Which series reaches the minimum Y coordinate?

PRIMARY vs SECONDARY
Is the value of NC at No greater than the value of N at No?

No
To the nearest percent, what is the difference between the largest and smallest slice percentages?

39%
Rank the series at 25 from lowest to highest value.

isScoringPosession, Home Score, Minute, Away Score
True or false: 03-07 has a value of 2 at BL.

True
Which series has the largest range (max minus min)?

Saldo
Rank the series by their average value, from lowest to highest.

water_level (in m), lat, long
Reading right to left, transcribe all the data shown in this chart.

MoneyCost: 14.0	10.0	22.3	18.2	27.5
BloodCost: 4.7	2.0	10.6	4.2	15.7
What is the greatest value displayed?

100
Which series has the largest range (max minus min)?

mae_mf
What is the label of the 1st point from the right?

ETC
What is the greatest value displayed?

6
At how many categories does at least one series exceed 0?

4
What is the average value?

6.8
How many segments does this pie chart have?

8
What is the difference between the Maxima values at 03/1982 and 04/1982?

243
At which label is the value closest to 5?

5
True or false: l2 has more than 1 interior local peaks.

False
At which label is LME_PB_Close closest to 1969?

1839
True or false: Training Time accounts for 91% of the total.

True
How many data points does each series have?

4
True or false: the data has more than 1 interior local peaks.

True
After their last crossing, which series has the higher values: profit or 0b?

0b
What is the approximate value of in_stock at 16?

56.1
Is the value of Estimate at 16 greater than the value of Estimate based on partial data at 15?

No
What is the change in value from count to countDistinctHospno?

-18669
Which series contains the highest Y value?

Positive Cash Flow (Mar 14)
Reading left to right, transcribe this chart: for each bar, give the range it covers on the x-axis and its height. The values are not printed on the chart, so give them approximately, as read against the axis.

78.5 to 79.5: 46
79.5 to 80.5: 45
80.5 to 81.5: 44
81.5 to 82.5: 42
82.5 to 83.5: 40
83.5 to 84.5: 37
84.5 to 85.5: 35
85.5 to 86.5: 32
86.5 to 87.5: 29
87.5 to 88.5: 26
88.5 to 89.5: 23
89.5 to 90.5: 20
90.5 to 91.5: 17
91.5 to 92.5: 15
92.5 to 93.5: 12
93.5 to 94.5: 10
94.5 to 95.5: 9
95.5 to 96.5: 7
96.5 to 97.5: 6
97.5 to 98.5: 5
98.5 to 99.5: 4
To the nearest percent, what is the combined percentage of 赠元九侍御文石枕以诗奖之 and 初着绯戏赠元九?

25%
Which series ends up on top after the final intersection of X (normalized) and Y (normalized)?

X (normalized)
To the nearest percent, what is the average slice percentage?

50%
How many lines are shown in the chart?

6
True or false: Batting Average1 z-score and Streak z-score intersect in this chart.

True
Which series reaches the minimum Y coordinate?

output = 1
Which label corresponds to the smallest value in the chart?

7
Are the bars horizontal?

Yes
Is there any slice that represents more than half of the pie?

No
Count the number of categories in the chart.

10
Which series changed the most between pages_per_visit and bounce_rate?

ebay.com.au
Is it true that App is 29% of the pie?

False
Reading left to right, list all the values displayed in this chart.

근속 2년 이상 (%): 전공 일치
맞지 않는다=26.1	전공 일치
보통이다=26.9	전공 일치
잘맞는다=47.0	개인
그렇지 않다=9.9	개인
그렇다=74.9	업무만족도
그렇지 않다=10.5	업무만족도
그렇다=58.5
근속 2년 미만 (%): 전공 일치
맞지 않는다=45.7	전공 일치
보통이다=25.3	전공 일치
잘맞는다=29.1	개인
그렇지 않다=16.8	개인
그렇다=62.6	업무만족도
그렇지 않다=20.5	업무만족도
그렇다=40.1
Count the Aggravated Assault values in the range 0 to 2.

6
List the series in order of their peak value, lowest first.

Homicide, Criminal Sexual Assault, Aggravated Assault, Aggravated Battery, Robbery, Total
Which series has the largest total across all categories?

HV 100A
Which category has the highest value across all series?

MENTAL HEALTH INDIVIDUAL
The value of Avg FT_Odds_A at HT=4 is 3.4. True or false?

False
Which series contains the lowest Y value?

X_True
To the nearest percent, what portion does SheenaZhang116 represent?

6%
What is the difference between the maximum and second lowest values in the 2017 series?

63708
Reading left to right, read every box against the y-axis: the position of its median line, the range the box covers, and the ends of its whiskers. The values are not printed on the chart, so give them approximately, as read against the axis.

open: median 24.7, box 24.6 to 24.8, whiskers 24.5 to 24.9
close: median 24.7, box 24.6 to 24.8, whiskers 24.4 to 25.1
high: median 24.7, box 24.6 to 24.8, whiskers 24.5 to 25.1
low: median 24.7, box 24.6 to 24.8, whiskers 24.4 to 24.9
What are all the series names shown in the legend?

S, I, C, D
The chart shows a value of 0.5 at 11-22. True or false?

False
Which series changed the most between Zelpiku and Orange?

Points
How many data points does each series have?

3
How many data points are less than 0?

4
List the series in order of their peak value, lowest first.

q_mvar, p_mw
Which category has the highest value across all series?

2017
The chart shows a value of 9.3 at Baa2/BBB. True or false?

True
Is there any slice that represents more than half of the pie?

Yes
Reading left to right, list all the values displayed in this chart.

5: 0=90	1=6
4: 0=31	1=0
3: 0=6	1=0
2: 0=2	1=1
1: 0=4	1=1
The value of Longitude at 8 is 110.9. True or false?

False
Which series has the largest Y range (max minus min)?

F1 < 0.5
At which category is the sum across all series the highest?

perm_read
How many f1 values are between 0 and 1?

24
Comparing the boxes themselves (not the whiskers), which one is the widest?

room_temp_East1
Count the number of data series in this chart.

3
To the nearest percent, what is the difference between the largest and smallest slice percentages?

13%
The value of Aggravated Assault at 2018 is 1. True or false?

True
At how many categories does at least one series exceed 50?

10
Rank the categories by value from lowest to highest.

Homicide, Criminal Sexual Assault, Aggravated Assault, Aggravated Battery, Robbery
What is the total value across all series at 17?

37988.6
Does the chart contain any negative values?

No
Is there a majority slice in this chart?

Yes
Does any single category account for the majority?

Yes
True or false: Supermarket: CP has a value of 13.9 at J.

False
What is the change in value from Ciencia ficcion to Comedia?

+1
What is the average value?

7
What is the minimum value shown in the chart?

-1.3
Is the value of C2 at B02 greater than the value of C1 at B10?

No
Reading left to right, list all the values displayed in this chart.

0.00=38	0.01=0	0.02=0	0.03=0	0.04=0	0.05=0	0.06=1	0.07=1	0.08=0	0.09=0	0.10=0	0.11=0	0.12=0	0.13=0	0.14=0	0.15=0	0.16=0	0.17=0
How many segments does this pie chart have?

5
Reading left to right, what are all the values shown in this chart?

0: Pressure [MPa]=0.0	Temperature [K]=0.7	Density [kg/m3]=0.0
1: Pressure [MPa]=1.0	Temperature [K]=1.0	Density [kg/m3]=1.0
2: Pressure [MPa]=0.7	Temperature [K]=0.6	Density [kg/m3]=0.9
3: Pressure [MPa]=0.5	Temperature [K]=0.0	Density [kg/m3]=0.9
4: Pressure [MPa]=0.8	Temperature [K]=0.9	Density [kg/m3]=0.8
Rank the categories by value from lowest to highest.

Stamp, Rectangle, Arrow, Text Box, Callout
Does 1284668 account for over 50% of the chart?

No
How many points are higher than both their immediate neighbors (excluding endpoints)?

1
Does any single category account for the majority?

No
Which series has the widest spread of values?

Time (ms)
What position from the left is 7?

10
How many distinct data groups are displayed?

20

═══

- **Exercise aim**
Retype every entry above word for word, with the same line breaks.

- **Response to the task**
Which series reaches the minimum Y coordinate?

PRIMARY vs SECONDARY
Is the value of NC at No greater than the value of N at No?

No
To the nearest percent, what is the difference between the largest and smallest slice percentages?

39%
Rank the series at 25 from lowest to highest value.

isScoringPosession, Home Score, Minute, Away Score
True or false: 03-07 has a value of 2 at BL.

True
Which series has the largest range (max minus min)?

Saldo
Rank the series by their average value, from lowest to highest.

water_level (in m), lat, long
Reading right to left, transcribe all the data shown in this chart.

MoneyCost: 14.0	10.0	22.3	18.2	27.5
BloodCost: 4.7	2.0	10.6	4.2	15.7
What is the greatest value displayed?

100
Which series has the largest range (max minus min)?

mae_mf
What is the label of the 1st point from the right?

ETC
What is the greatest value displayed?

6
At how many categories does at least one series exceed 0?

4
What is the average value?

6.8
How many segments does this pie chart have?

8
What is the difference between the Maxima values at 03/1982 and 04/1982?

243
At which label is the value closest to 5?

5
True or false: l2 has more than 1 interior local peaks.

False
At which label is LME_PB_Close closest to 1969?

1839
True or false: Training Time accounts for 91% of the total.

True
How many data points does each series have?

4
True or false: the data has more than 1 interior local peaks.

True
After their last crossing, which series has the higher values: profit or 0b?

0b
What is the approximate value of in_stock at 16?

56.1
Is the value of Estimate at 16 greater than the value of Estimate based on partial data at 15?

No
What is the change in value from count to countDistinctHospno?

-18669
Which series contains the highest Y value?

Positive Cash Flow (Mar 14)
Reading left to right, transcribe this chart: for each bar, give the range it covers on the x-axis and its height. The values are not printed on the chart, so give them approximately, as read against the axis.

78.5 to 79.5: 46
79.5 to 80.5: 45
80.5 to 81.5: 44
81.5 to 82.5: 42
82.5 to 83.5: 40
83.5 to 84.5: 37
84.5 to 85.5: 35
85.5 to 86.5: 32
86.5 to 87.5: 29
87.5 to 88.5: 26
88.5 to 89.5: 23
89.5 to 90.5: 20
90.5 to 91.5: 17
91.5 to 92.5: 15
92.5 to 93.5: 12
93.5 to 94.5: 10
94.5 to 95.5: 9
95.5 to 96.5: 7
96.5 to 97.5: 6
97.5 to 98.5: 5
98.5 to 99.5: 4
To the nearest percent, what is the combined percentage of 赠元九侍御文石枕以诗奖之 and 初着绯戏赠元九?

25%
Which series ends up on top after the final intersection of X (normalized) and Y (normalized)?

X (normalized)
To the nearest percent, what is the average slice percentage?

50%
How many lines are shown in the chart?

6
True or false: Batting Average1 z-score and Streak z-score intersect in this chart.

True
Which series reaches the minimum Y coordinate?

output = 1
Which label corresponds to the smallest value in the chart?

7
Are the bars horizontal?

Yes
Is there any slice that represents more than half of the pie?

No
Count the number of categories in the chart.

10
Which series changed the most between pages_per_visit and bounce_rate?

ebay.com.au
Is it true that App is 29% of the pie?

False
Reading left to right, list all the values displayed in this chart.

근속 2년 이상 (%): 전공 일치
맞지 않는다=26.1	전공 일치
보통이다=26.9	전공 일치
잘맞는다=47.0	개인
그렇지 않다=9.9	개인
그렇다=74.9	업무만족도
그렇지 않다=10.5	업무만족도
그렇다=58.5
근속 2년 미만 (%): 전공 일치
맞지 않는다=45.7	전공 일치
보통이다=25.3	전공 일치
잘맞는다=29.1	개인
그렇지 않다=16.8	개인
그렇다=62.6	업무만족도
그렇지 않다=20.5	업무만족도
그렇다=40.1
Count the Aggravated Assault values in the range 0 to 2.

6
List the series in order of their peak value, lowest first.

Homicide, Criminal Sexual Assault, Aggravated Assault, Aggravated Battery, Robbery, Total
Which series has the largest total across all categories?

HV 100A
Which category has the highest value across all series?

MENTAL HEALTH INDIVIDUAL
The value of Avg FT_Odds_A at HT=4 is 3.4. True or false?

False
Which series contains the lowest Y value?

X_True
To the nearest percent, what portion does SheenaZhang116 represent?

6%
What is the difference between the maximum and second lowest values in the 2017 series?

63708
Reading left to right, read every box against the y-axis: the position of its median line, the range the box covers, and the ends of its whiskers. The values are not printed on the chart, so give them approximately, as read against the axis.

open: median 24.7, box 24.6 to 24.8, whiskers 24.5 to 24.9
close: median 24.7, box 24.6 to 24.8, whiskers 24.4 to 25.1
high: median 24.7, box 24.6 to 24.8, whiskers 24.5 to 25.1
low: median 24.7, box 24.6 to 24.8, whiskers 24.4 to 24.9
What are all the series names shown in the legend?

S, I, C, D
The chart shows a value of 0.5 at 11-22. True or false?

False
Which series changed the most between Zelpiku and Orange?

Points
How many data points does each series have?

3
How many data points are less than 0?

4
List the series in order of their peak value, lowest first.

q_mvar, p_mw
Which category has the highest value across all series?

2017
The chart shows a value of 9.3 at Baa2/BBB. True or false?

True
Is there any slice that represents more than half of the pie?

Yes
Reading left to right, list all the values displayed in this chart.

5: 0=90	1=6
4: 0=31	1=0
3: 0=6	1=0
2: 0=2	1=1
1: 0=4	1=1
The value of Longitude at 8 is 110.9. True or false?

False
Which series has the largest Y range (max minus min)?

F1 < 0.5
At which category is the sum across all series the highest?

perm_read
How many f1 values are between 0 and 1?

24
Comparing the boxes themselves (not the whiskers), which one is the widest?

room_temp_East1
Count the number of data series in this chart.

3
To the nearest percent, what is the difference between the largest and smallest slice percentages?

13%
The value of Aggravated Assault at 2018 is 1. True or false?

True
At how many categories does at least one series exceed 50?

10
Rank the categories by value from lowest to highest.

Homicide, Criminal Sexual Assault, Aggravated Assault, Aggravated Battery, Robbery
What is the total value across all series at 17?

37988.6
Does the chart contain any negative values?

No
Is there a majority slice in this chart?

Yes
Does any single category account for the majority?

Yes
True or false: Supermarket: CP has a value of 13.9 at J.

False
What is the change in value from Ciencia ficcion to Comedia?

+1
What is the average value?

7
What is the minimum value shown in the chart?

-1.3
Is the value of C2 at B02 greater than the value of C1 at B10?

No
Reading left to right, list all the values displayed in this chart.

0.00=38	0.01=0	0.02=0	0.03=0	0.04=0	0.05=0	0.06=1	0.07=1	0.08=0	0.09=0	0.10=0	0.11=0	0.12=0	0.13=0	0.14=0	0.15=0	0.16=0	0.17=0
How many segments does this pie chart have?

5
Reading left to right, what are all the values shown in this chart?

0: Pressure [MPa]=0.0	Temperature [K]=0.7	Density [kg/m3]=0.0
1: Pressure [MPa]=1.0	Temperature [K]=1.0	Density [kg/m3]=1.0
2: Pressure [MPa]=0.7	Temperature [K]=0.6	Density [kg/m3]=0.9
3: Pressure [MPa]=0.5	Temperature [K]=0.0	Density [kg/m3]=0.9
4: Pressure [MPa]=0.8	Temperature [K]=0.9	Density [kg/m3]=0.8
Rank the categories by value from lowest to highest.

Stamp, Rectangle, Arrow, Text Box, Callout
Does 1284668 account for over 50% of the chart?

No
How many points are higher than both their immediate neighbors (excluding endpoints)?

1
Does any single category account for the majority?

No
Which series has the widest spread of values?

Time (ms)
What position from the left is 7?

10
How many distinct data groups are displayed?

20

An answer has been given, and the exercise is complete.